Trotz des drohenden Verlustes der Top-Bonitätsnote „AAA“ dürfte der Bund ein beliebter Schuldner bleiben. Ein Grund dafür sind die vergleichsweise soliden Staatsfinanzen, ein anderer die hohe Liquidität der Bundespapiere: Die Bundesrepublik zahlt auch deshalb so niedrige Zinsen, weil Deutschland nach den USA der weltweit zweitgrößten Markt für Staatsanleihen ist.
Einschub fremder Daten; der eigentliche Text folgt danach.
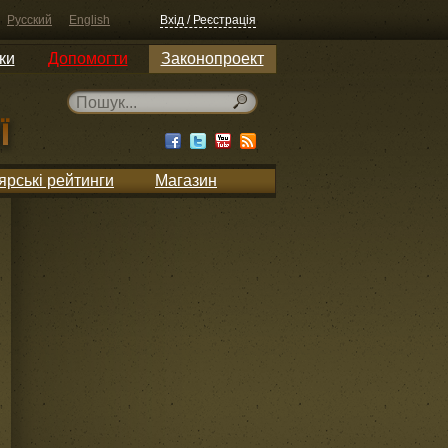
Русский
English
Вхід / Реєстрація
ки
Допомогти
Законопроект
ярські рейтинги
Магазин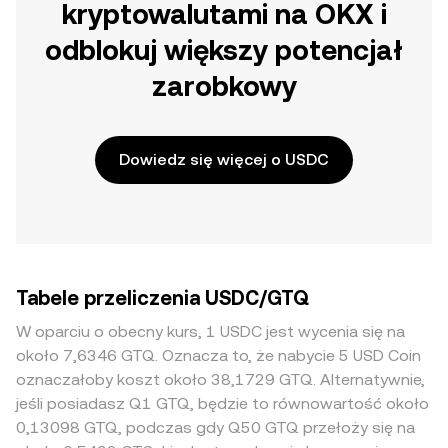
kryptowalutami na OKX i
odblokuj większy potencjał
zarobkowy
Dowiedz się więcej o USDC
Tabele przeliczenia USDC/GTQ
W oparciu o obecny kurs, 1 USDC jest wycenia się na
około 7,6346 GTQ. Oznacza to, że nabycie 5 USD Coin
oznaczałoby koszt około 38,1729 GTQ. Alternatywnie,
jeśli posiadasz Q1 GTQ, będzie to równowartość około
0,13098 GTQ, podczas gdy Q50 GTQ przełoży się na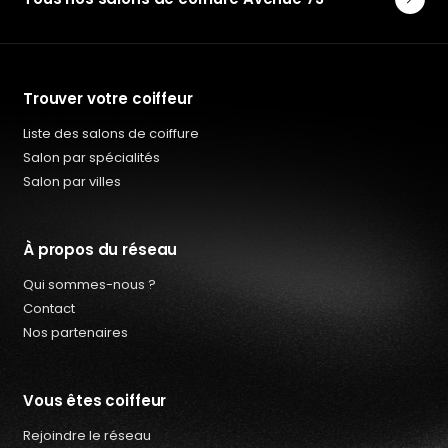
Trouver votre coiffeur
Liste des salons de coiffure
Salon par spécialités
Salon par villes
À propos du réseau
Qui sommes-nous ?
Contact
Nos partenaires
Vous êtes coiffeur
Rejoindre le réseau
Qui sommes-nous ?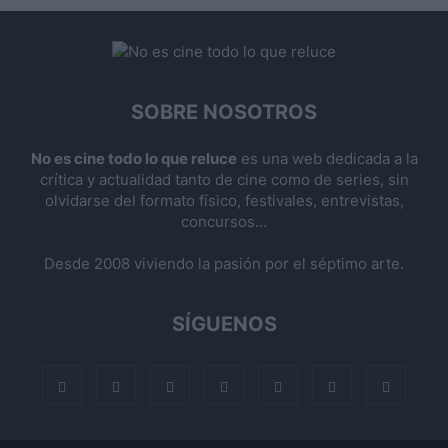
SOBRE NOSOTROS
No es cine todo lo que reluce
es una web dedicada a la
crítica y actualidad tanto de cine como de series, sin
olvidarse del formato físico, festivales, entrevistas,
concursos...
Desde 2008 viviendo la pasión por el séptimo arte.
SÍGUENOS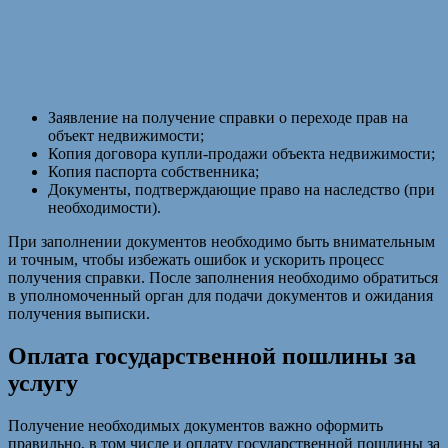
Заявление на получение справки о переходе прав на
объект недвижимости;
Копия договора купли-продажи объекта недвижимости;
Копия паспорта собственника;
Документы, подтверждающие право на наследство (при
необходимости).
При заполнении документов необходимо быть внимательным
и точным, чтобы избежать ошибок и ускорить процесс
получения справки. После заполнения необходимо обратиться
в уполномоченный орган для подачи документов и ожидания
получения выписки.
Оплата государственной пошлины за
услугу
Получение необходимых документов важно оформить
правильно, в том числе и оплату государственной пошлины за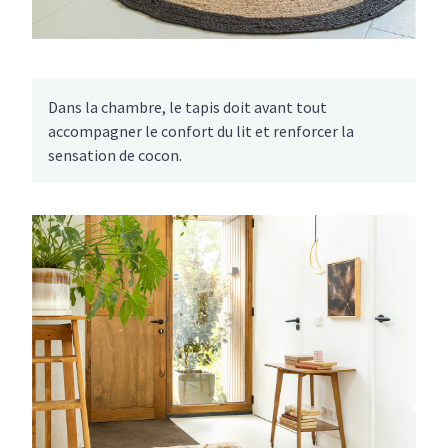
Dans la chambre, le tapis doit avant tout
accompagner le confort du lit et renforcer la
sensation de cocon.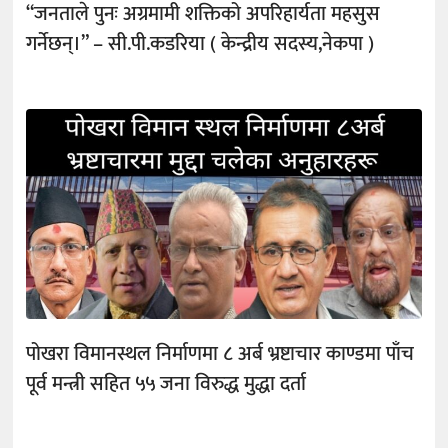
“जनताले पुनः अग्रमामी शक्तिको अपरिहार्यता महसुस
गर्नेछन्।” – सी.पी.कडरिया ( केन्द्रीय सदस्य,नेकपा )
पोखरा विमानस्थल निर्माणमा ८ अर्ब भ्रष्टाचार काण्डमा पाँच
पूर्व मन्त्री सहित ५५ जना विरुद्ध मुद्धा दर्ता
Über alle Laufzeiten hinweg hat der Bund Papiere im Wert von 1,1 Billionen Euro im Umlauf. Allein im ersten Halbjahr wechselten an den Börsen aber Papiere im Wert von mehr als 3,2 Billionen Euro ihren Besitzer. Anleger können ihre Wertpapiere damit bei Bedarf wieder zu cash machen und sind deshalb bereit, Abschläge bei der Rendite hinzunehmen.